Jednym z kompromisów, na jakie rzekomo miał pójść Samsung, by obniżyć cenę budżetowego Folda, była rezygnacja z obsługi rysika S Pen i tak samo będzie w wersji Slim, choć ma to wynikać z usuniętej warstwy digitizera na głównym wyświetlaczu. Jak twierdzi Ice Universe, odpowiedzialny za ten przeciek, usunięcie tej warstwy jest kluczowe, by odchudzić urządzenie. Ponadto smartfon będzie oferował wyświetlacz większy niż 7,6”, a na pokładzie znajdzie się chipset Exynos. Z jednej strony informacje te nie są zbyt szczegółowe, a z drugiej nie nastrajają optymizmem co do takiego smartfona.

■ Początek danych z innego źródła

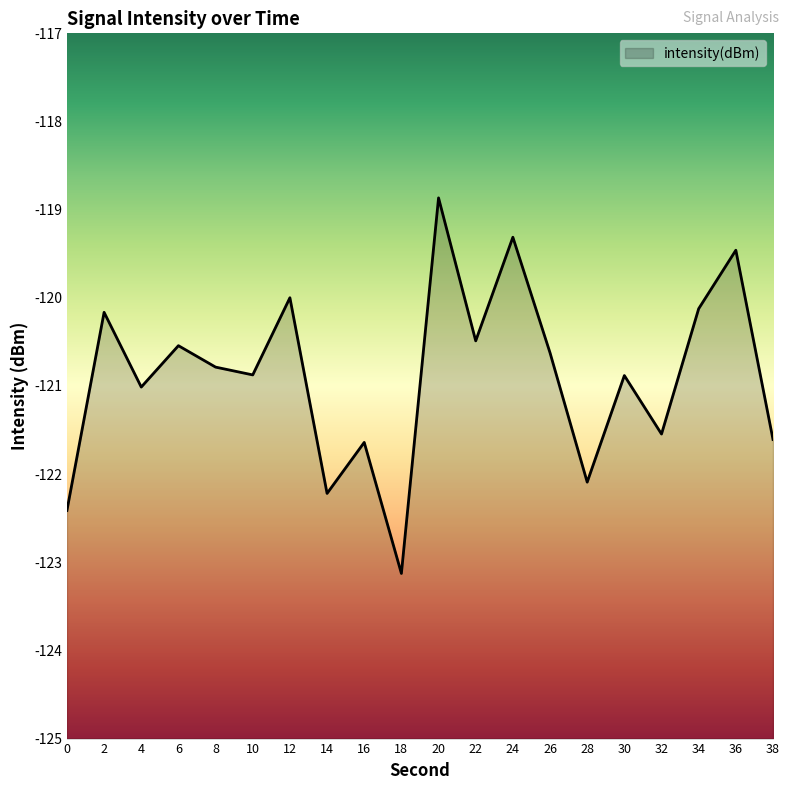

How many series are shown in this chart?

1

Najważniejszym pytaniem jest oczywiście to, jak cienki i lekki będzie Galaxy Z Fold 6 Slim. Zeszłoroczny model został znacząco odchudzony i w tym roku też mamy doczekać się pewnych zmian, dzięki którym smartfon osiągnie 12,1 mm grubości, co jak na Samsunga jest wielkim osiągnięciem, jednak na rynku raczej nikogo nie zachwyci. Większość producentów już od dawna oferuje podobne rozmiary, jak nie mniejsze, czego przykładem może być chociażby Huawei Mate X5 z 11,1 mm grubości, vivo X Fold3 z 10,2 mm, czy w końcu rekordzista – Honor Magic V2, który po złożeniu ma 9,9 mm grubości. A warto zaznaczyć, że w przypadku tych modeli producenci nie szli na żadne ustępstwa, oferując zarówno topową specyfikację, że znacznie pojemniejszą baterią (model od vivo ma ogniwo 5500 mAh!) czy szybszym ładowaniem, jak i wszystkie potrzebne funkcjonalności.

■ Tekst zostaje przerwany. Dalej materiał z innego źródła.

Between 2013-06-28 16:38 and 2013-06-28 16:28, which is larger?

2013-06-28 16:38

Czytaj też: Galaxy Ring pozuje w etui ładującym. Przed premierą wiemy o tym pierścieniu prawie wszystko

Szczerze wątpię w to, czy Samsungowi uda się nawet po tych kompromisach przebić poziom modeli od Honora czy vivo, ale ciekawie będzie zobaczyć, jak gigant próbuje to zrobić. Na efekty tych prac jeszcze chwilę poczekamy, bo Galaxy Z Fold 6 Slim nie zadebiutuje na nadchodzącym wydarzeniu Unpacked, a dopiero kilka miesięcy później – w październiku. Oczywiście, o ile plotki te są prawdziwe.